Adam did an investigation and evaluated five different tools. He concluded that Miro was an excellent option to begin working with to perform the drawing phase of threat modeling. Miro is what we used in our experiment.

Note: None of us have any vested interest in Miro’s success other than we’re threat modeling people, and we want to figure out how to do this better remotely.

One advantage of Miro is its remote collaboration capabilities. We were able to build out a threat model quickly (based on a pre-created template) and work together on it from three different locations. The collaborative features allowed us to each see what the others were working on in real-time.

Threat modeling tools

In the OWASP world, we have OWASP Threat Dragon, about to release version 1.1. It’s free and open source. We’ve written about OWASP Threat Dragon in the past, “Why OWASP’s Threat Dragon will change the game on threat modeling.”

The challenge with the current version of Threat Dragon is scale. There are a series of Enterprise features that Threat Dragon will need to be effective at the Enterprise level. Adam was at Microsoft and Chris was at Cisco, and both acknowledged that the tool is something to keep an eye on or do a small proof of concept with but needs more work for the Ente

Continuum’s IriusRisk is a Threat Modeling platform that uses a data flow diagram and questionnaires and is oriented towards an enterprise and working across many separate threat models.  This tool is worth a review if you are considering how to scale threat modeling remotely.

2. Be collaboratively deliberate.

Many tools exist for remote collaboration today, from Zoom, WebEx, BlueJeans to Google Hangouts. The technology is there, but the bigger question is how we put this technology into use to facilitate threat modeling.

Focus on using technology in such a way as to avoid friction. Tools should naturally allow collaboration inside the solution, or you use other video screen sharing tools that enable many folks to see a screen or see multiple screens at the same time.

When teaching threat modeling, some hate the idea of video-based sharing. The benefit of employing full video with remote threat modeling is the ability to read the room and determine how people are engaged. If someone appears to be distracted, video allows you to invite them back into the conversation, not by embarrassing them, but by asking a question to get them to re-engage in the threat modeling process.
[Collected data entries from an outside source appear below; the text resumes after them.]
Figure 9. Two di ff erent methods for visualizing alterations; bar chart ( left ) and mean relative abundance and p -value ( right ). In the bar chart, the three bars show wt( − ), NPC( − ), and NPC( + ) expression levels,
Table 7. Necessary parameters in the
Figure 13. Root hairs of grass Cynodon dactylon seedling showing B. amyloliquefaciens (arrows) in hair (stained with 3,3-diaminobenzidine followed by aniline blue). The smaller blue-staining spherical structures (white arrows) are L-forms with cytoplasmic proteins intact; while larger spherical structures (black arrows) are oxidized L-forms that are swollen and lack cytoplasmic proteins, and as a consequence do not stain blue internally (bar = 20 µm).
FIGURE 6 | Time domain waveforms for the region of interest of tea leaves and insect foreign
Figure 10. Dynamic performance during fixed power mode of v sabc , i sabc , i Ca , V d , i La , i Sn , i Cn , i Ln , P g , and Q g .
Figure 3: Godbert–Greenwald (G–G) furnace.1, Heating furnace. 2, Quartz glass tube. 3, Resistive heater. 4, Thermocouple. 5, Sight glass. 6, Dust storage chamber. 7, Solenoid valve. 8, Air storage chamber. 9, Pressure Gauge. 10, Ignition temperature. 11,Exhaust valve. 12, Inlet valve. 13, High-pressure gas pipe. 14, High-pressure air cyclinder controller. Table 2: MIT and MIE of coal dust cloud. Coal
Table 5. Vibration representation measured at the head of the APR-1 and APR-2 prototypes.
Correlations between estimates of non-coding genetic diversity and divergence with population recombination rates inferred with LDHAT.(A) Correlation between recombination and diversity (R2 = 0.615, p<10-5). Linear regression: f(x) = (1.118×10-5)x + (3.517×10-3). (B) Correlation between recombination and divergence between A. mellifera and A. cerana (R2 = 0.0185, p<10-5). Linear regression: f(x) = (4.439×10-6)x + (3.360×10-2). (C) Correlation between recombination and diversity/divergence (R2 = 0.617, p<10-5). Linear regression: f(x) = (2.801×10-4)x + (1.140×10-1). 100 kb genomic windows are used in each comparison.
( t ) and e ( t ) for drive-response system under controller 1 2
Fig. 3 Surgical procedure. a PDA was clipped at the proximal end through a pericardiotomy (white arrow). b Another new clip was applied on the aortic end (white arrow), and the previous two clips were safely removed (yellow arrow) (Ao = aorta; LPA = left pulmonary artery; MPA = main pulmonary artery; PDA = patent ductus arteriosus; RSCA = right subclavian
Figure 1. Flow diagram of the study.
Our advice is to enable video and focuson deliberate collaboration in your remote threat modeling sessions.

3. Set up your tool/approach in advance of your remote threat model.

One lesson learned is to ensure you properly prepare for your remote threat modeling session. We found in using Miro that we had to sign up for accounts and share a Board to collaborate as a group. If you are approaching remote threat modeling with your team, create a set of instructions on what developers need to do in advance of the session.

Another setup step is to create your data flow diagram template before the start of your first session. It will be a terrible experience for your threat modeling student to sit quietly for the first ten minutes of the meeting while you create the template and try to verbalize and draw at the same time. Build the template in advance as preparation for a successful teaching session.

We are all living in strange times right now, with everyone working from home. Based on our experimentation, we’ve found that remote threat modeling is not only possible but can be very productive as we embrace this new world. The key to successful remote threat modeling is to choose the correct drawing or threat modeling tool from the beginning and set up your tool and template to serve your threat modeling student best.